Trying Nearly Broke Me, But Just Being Is Healing Me
- Shemeca Richard
- Jan 21
- 4 min read

There comes a moment when the body and soul tell the truth before the mouth ever does. As I sit here with tears in my eyes, I realize something that feels both heavy and freeing: I have been trying my whole life.
Trying to fit in.
Trying to be seen.
Trying to feel important.
Trying to be a good worker.
Trying to be a good mother.
Trying to be a good wife.
Trying to be a good friend.
Just… trying.
And somewhere along the way, trying became my identity. Not thriving. Not resting. Not being. Just striving, constantly reaching for an invisible standard that always seemed to move the moment I got close.
The Exhaustion of Always Trying
Trying is exhausting. It keeps your shoulders tense and your heart guarded. It whispers that who you are, right now, is not quite enough.

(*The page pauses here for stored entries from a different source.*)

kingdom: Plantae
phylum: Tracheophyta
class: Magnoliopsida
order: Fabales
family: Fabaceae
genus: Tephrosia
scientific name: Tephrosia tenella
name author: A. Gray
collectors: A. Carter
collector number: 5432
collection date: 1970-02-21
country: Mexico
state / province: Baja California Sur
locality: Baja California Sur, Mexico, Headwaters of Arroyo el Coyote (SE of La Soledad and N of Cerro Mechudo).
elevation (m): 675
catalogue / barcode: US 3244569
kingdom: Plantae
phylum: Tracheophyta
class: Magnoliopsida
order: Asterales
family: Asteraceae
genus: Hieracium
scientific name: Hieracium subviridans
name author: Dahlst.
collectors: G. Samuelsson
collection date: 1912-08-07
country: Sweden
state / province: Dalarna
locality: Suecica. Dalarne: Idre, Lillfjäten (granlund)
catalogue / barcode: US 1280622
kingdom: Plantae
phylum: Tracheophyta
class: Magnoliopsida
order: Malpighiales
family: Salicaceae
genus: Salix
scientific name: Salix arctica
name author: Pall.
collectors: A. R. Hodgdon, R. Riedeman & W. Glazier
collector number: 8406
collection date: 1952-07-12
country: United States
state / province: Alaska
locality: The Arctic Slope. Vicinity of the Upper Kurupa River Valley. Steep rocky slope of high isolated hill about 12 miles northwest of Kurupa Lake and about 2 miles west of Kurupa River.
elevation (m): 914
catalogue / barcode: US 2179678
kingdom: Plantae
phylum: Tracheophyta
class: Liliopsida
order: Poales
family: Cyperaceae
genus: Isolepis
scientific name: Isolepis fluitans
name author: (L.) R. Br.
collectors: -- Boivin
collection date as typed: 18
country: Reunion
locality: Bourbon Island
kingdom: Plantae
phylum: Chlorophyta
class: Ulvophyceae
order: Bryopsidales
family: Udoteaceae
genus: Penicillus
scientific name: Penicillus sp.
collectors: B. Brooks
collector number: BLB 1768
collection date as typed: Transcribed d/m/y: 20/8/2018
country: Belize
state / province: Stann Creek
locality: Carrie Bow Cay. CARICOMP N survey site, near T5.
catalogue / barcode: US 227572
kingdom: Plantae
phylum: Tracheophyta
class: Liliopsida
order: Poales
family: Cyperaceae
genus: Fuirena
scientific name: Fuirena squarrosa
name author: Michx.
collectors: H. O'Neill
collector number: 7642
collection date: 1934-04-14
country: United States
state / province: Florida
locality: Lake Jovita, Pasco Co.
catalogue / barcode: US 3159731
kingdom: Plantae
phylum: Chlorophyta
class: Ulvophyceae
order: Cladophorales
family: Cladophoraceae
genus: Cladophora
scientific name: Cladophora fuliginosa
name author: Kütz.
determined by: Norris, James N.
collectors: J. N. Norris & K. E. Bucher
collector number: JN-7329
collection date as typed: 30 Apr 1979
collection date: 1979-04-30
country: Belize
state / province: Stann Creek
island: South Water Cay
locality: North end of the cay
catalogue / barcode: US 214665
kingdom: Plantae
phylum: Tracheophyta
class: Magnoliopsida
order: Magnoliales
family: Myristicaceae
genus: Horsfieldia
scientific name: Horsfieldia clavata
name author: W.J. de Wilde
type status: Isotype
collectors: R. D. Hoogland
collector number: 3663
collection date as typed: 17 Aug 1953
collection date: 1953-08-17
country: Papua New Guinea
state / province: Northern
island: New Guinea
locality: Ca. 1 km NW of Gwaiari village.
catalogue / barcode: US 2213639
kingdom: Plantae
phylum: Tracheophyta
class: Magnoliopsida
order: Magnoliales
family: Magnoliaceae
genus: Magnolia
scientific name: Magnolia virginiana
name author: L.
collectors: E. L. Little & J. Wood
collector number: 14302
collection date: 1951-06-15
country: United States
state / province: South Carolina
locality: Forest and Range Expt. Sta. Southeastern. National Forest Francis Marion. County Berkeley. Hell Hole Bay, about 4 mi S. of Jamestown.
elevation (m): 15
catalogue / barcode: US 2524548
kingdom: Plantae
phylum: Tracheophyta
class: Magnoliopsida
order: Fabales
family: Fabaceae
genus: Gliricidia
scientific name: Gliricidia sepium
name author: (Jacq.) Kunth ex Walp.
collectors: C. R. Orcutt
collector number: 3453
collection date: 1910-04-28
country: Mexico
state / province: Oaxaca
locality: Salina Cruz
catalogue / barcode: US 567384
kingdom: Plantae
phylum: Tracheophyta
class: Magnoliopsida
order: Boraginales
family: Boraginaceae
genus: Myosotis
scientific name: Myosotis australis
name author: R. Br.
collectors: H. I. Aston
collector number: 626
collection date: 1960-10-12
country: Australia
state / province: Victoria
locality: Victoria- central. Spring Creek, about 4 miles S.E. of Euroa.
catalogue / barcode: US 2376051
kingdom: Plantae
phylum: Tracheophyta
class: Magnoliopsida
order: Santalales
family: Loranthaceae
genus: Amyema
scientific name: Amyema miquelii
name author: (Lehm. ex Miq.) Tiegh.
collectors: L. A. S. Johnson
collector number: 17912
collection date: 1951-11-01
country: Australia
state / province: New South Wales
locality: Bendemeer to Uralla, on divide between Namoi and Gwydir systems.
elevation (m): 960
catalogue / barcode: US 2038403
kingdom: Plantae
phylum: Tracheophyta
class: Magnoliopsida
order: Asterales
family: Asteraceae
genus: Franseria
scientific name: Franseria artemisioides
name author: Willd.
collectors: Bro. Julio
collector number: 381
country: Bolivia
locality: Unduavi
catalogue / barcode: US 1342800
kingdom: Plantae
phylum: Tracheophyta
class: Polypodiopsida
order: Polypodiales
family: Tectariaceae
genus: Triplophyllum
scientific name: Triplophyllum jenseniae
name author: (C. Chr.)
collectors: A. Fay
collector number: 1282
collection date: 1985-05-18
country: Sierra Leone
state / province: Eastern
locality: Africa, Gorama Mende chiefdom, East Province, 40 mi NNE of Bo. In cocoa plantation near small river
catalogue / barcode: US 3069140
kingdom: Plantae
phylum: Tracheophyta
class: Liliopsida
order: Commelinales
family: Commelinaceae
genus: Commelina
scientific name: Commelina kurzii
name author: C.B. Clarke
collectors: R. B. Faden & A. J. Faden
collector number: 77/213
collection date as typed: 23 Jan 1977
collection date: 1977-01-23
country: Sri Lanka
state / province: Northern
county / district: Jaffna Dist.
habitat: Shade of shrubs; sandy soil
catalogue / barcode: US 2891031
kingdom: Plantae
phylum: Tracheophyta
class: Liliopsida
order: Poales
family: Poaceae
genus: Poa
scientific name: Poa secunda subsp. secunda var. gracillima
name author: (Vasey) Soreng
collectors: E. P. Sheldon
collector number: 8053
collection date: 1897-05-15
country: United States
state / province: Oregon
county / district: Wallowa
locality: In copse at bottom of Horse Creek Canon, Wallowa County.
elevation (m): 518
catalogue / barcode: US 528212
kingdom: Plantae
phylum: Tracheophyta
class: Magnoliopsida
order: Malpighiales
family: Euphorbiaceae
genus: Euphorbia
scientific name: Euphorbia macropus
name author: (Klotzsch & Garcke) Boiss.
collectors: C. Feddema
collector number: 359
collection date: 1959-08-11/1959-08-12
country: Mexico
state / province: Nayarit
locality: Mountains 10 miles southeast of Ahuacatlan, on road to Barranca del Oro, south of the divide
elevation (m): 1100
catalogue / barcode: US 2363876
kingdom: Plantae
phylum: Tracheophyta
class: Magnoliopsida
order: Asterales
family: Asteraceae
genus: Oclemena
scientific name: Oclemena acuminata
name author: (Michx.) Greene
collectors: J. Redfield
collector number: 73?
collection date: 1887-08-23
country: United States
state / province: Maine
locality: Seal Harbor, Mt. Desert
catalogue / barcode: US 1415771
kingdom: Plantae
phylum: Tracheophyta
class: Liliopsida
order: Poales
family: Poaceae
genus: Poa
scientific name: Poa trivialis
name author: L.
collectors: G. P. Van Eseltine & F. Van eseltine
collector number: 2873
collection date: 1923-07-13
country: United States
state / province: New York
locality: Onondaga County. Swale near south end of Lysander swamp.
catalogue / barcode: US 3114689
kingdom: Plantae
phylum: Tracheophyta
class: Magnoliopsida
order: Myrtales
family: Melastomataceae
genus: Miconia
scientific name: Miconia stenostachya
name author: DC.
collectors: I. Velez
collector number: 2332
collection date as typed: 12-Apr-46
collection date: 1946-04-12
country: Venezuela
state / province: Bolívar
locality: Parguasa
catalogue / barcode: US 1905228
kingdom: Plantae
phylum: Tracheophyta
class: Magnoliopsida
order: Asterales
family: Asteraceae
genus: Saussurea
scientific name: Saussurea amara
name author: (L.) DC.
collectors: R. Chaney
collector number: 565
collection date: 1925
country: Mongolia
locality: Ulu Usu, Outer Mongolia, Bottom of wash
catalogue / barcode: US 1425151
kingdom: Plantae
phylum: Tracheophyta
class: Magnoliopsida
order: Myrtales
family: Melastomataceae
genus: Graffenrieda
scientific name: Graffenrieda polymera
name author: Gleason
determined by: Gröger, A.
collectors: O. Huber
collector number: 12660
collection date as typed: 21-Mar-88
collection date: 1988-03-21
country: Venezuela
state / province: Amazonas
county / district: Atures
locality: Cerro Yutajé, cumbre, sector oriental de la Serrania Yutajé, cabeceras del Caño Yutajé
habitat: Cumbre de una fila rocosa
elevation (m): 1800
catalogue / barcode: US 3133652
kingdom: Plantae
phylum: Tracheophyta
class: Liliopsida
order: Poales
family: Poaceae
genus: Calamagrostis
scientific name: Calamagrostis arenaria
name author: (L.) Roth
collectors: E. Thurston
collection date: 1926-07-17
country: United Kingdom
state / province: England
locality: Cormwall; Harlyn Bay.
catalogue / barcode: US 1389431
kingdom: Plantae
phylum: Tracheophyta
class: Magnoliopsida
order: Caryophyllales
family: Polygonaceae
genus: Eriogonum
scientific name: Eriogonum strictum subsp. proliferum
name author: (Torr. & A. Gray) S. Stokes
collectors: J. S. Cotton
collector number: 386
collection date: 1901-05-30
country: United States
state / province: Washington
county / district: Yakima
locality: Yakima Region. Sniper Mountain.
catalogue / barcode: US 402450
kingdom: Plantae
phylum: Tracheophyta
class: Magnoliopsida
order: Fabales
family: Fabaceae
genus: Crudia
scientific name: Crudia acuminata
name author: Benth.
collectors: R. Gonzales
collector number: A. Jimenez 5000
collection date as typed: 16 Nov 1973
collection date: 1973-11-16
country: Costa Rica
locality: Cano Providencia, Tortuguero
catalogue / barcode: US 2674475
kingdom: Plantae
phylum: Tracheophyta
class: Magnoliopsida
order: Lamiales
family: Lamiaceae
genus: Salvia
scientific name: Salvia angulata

If you just do a little more, give a little more, perform a little better, then you will be worthy of love, affirmation, rest, or peace.
But the truth is this: trying without rest leads to burnout, resentment, and quiet grief. It creates a life where we are applauded for our strength but never seen in our softness. Where we are needed but not truly known.
Many of us learned early that being useful was safer than being authentic. That achievement earned affection. That silence kept the peace. So, we adapted. We performed. We tried.
What If I Just Be?
Lately, a holy question has been rising in my spirit:
What happens if I stop trying so hard… and just be?
What if I allow myself to be present instead of perfect?
What if I let myself be human instead of heroic?
What if I rest in who I am, not what I produce?
To just be feels almost rebellious in a world that rewards hustle and praises exhaustion. It feels uncomfortable when your worth has long been tied to your output. Yet, it also feels like exhaling after holding your breath for decades.
Being Is Not Laziness, It’s Healing
Let’s be clear: “just being” is not giving up. It’s not apathy. It’s not a lack of purpose. It is allowing yourself to exist without constantly proving your value.
Being means:
Being honest about your limits
Being present in the moment you’re in
Being gentle with your own heart
Being rooted instead of rushed
It’s choosing alignment over approval.
When we stop trying to earn what was never meant to be earned, such as love, dignity, worth, and value, we create space for healing. We stop living from a place of fear and start living from a place of truth.
God Never Asked You to “Try” Your Way Into Worthiness
Here is the sacred reminder many of us need: God never asked you to strive for your worth. You were already enough when He formed you. Already seen. Already chosen. Already loved.
Scripture reminds us:
Come to Me, all you who are weary and burdened, and I will give you rest. Matthew 11:28
Be still and know that I am God. I will be exalted among the nations, I will be exalted in the earth! Psalm 46:10
But he said to me, My grace is sufficient for you, for My power is made perfect in weakness.
Therefore, I will boast all the more gladly about my weaknesses, so that Christ’s power may rest on me. 2 Corinthians 12:9
These verses do not call us to try harder. They call us to come, to be still, and to rest in grace.
Grace does not require performance. Rest is not a reward, it’s an invitation.
When we “just be,” we are not stepping away from God; we are finally resting in Him.
An Invitation to Lay Down the Striving
If you are tired, deep in your soul tired, this is your permission and invitation to pause. To unclench your jaw. To lower your shoulders. To stop trying to be everything to everyone.
You don’t have to audition for belonging. You don’t have to earn rest. You don’t have to prove your value.
You can just be.
And in that being, you may finally discover that the peace you were trying to achieve has been waiting for you all along.
So today, I am learning, slowly and imperfectly, to trade striving for surrender.
To release the pressure. To breathe. To be.
And maybe that is where true endurance begins.
Closing Prayer
God, I am tired from trying. Tired of striving. Tired of carrying expectations that were never meant to be mine.
Today, I choose to lay them at Your feet. Teach me how to rest without guilt. Teach me how to be without performing. Help me trust that who I am in You is enough.
Quiet the voice that says I must earn love. Replace it with Your truth that I am already held, already known, already secure.
I surrender the pressure. I receive Your peace. I choose to just be.
Amen.
Reflection Questions
In what areas of my life am I “trying” the hardest right now?
Where have I tied my worth to performance instead of identity?
What would it look like for me to rest without guilt this week?
What is God inviting me to release so I can simply be?
How can I practice stillness and presence in my daily life?
Take your time with these questions. Let them lead you not into striving, but into rest.